My result set should contain the rows for IDs: 123,127,128,130. I've played with it for hours. Who can be my hero? :)
Try below:
SELECT * FROM source_readings
JOIN
(
SELECT ID, DATE_FORMAT(timestamp, '%Y-%m-%d %H') as current_hour,MIN(timestamp)
FROM source_readings
WHERE source_id = 'PMPROD'
GROUP BY current_hour
) As reading_min
ON source_readings.ID = reading_min.ID
SELECT a.*
FROM Table1 a
INNER JOIN
(
SELECT DATE(TIMESTAMP) date,
HOUR(TIMESTAMP) hour,
MIN(TIMESTAMP) min_date
FROM Table1
GROUP BY DATE(TIMESTAMP), HOUR(TIMESTAMP)
) b ON DATE(a.TIMESTAMP) = b.date AND
HOUR(a.TIMESTAMP) = b.hour AND
a.timestamp = b.min_date
SQLFiddle Demo
With window function:
WITH ranked (
SELECT *, ROW_NUMBER() OVER(PARTITION BY HOUR(timestamp) ORDER BY timestamp) rn
FROM source_readings -- original table
WHERE date(timestamp)=CURRENT_DATE AND source_id = 'PMPROD' -- your custom filter
)
SELECT * -- this will contain `rn` column. you can select only necessary columns
FROM ranked
WHERE rn=1
I haven't tested it, but the basic idea is:
1) ROW_NUMBER() OVER(PARTITION BY HOUR(timestamp) ORDER BY timestamp)

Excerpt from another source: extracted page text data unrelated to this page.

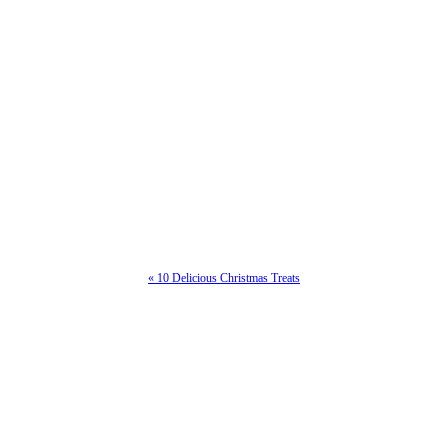
« 10 Delicious Christmas Treats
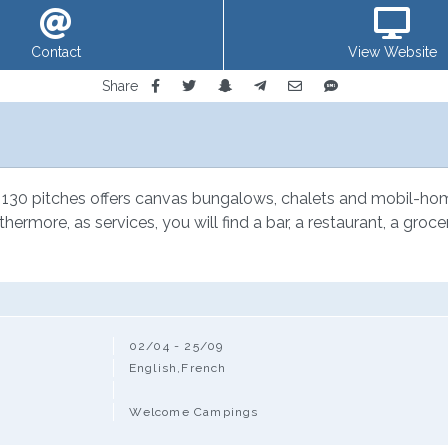
Contact
View Website
Share
 130 pitches offers canvas bungalows, chalets and mobil-homes 
urthermore, as services, you will find a bar, a restaurant, a g
02/04 - 25/09
English,French
Welcome Campings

This will give each row a number, starting from 1 for each hour, increasing by timestamp. The result might look like:
|rest of columns |rn
123,'2013-03-01 06:05:24',PMPROD,12345678.99,1
124,'2013-03-01 06:15:17',PMPROD,88888888.99,2
125,'2013-03-01 06:25:24',PMPROD,33333333.33,3
126,'2013-03-01 06:38:14',PMPROD,44444444.44,4
127,'2013-03-01 07:12:04',PMPROD,55555555.55,1
128,'2013-03-01 10:38:14',PMPROD,44444444.44,1
129,'2013-03-01 10:56:14',PMPROD,22222222.22,2
130,'2013-03-01 15:28:02',PMPROD,66666666.66,1
2) Then on the main query we select only rows with rn=1, in other words, rows that has lowest timestamp in each hourly partition (1st row after sorted by timestamp in each hour).